Pessimistic expectation drift impedes prediction-error-driven learning
When an outcome conflicts with one’s expectations, prediction errors inform how to update expectations for similar situations in the future (Rescorla & Wagner, 1972; Sutton & Barto, 1998). Prediction-error-driven learning improves the accuracy of one’s future expectations, which reduces uncertainty. Yet an untested side effect of expectation drift is that it may alter prediction errors in a manner that renders them less useful in learning. We hypothesized that expectation drift would alter the fidelity of prediction errors as learning signals, imbuing them with noise and leading to less accurate future expectations. Indeed, pessimistic drift was linked to reduced expectation accuracy at the next exam, bexpectationdrift = 0.09 (0.03), p = .003 (Fig. 6). Thus, although pessimistic drift may minimize negative emotion in the immediate aftermath of receiving an uncertain outcome, lowering expectations to avoid unexpected disappointment may ultimately limit how much one is able to learn from those events (i.e., prediction errors). A consequence of this is that pessimistic expectation drift may counterintuitively sustain the degree of uncertainty surrounding future outcomes by reducing the fidelity of prediction errors, even as people accrue experience. Paradoxically, this may lead people to continue to lower their expectations over time, as uncertainty stemming from prediction errors appears to have an outsized influence on pessimistic expectation drift.

Pessimistic expectation drift impedes prediction-error-driven learning, leading to less accurate future expectations. Distributions of expectation accuracy at the next exam (a) are plotted for people who reported pessimistic expectation drift (purple violin) and for participants who reported positive expectation drift. Pessimistic expectation drift is linked to poorer expectation accuracy, indicating that bracing may alter prediction errors in a manner that impedes one’s ability to accurately update expectations for the future. Distributions of expectation accuracy at the next exam (b) are plotted for participants whose expectations drifted between 1 and 5 points (on a 100-point grade scale), and for participants whose expectations drifted by more than 10 points. For participants who lowered their expectations, larger magnitudes of expectation drift were linked to less accurate expectations at the next exam.
Discussion
Do our expectations shift as news of important events draws near? Cross-sectional evidence suggests that individuals adopt pessimistic expectations, bracing themselves for the worst before uncertain outcomes are revealed. This possibility is often not accounted for in computational models of learning and decision-making, which tend to assume that expectations are stable while people wait for the outcomes of uncertain events.
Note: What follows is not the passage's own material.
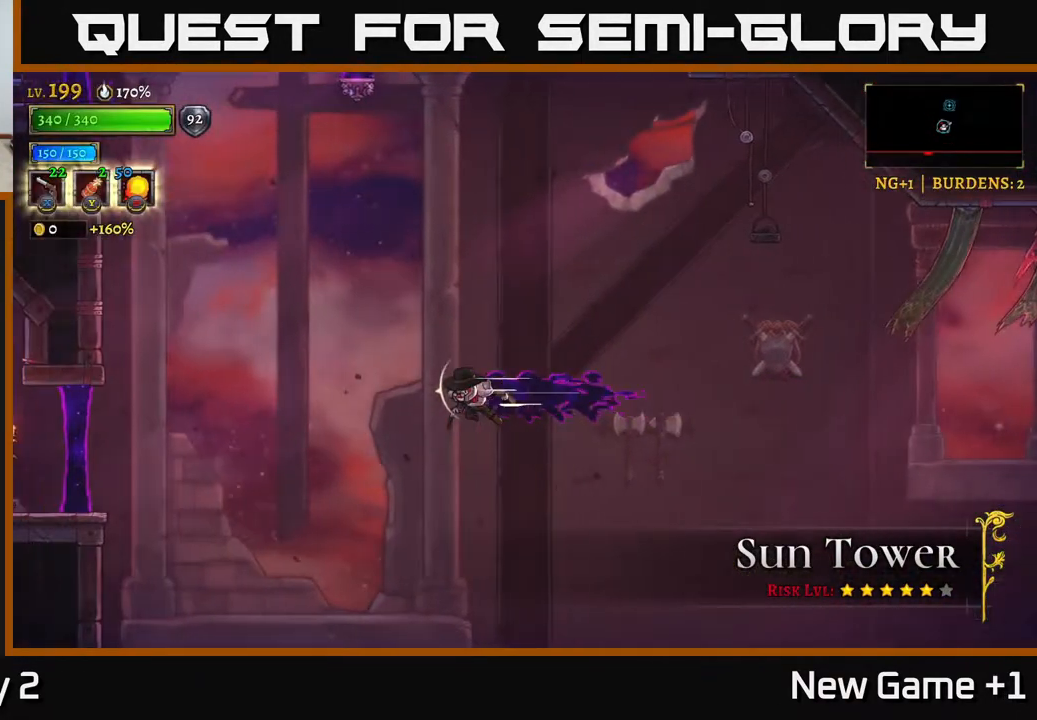
{"buttons": [], "left_stick": "left", "right_stick": "center", "events": [[300, "L2", "up"]]}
Determining whether expectations indeed drift is important because drifting expectations change the set point for prediction errors, altering prediction errors in a manner that could drive variability in the way individuals respond to, and learn from, surprising events. As computational approaches seek to characterize the bases of learning and emotion, a crucial step requires understanding whether expectations change during anticipation.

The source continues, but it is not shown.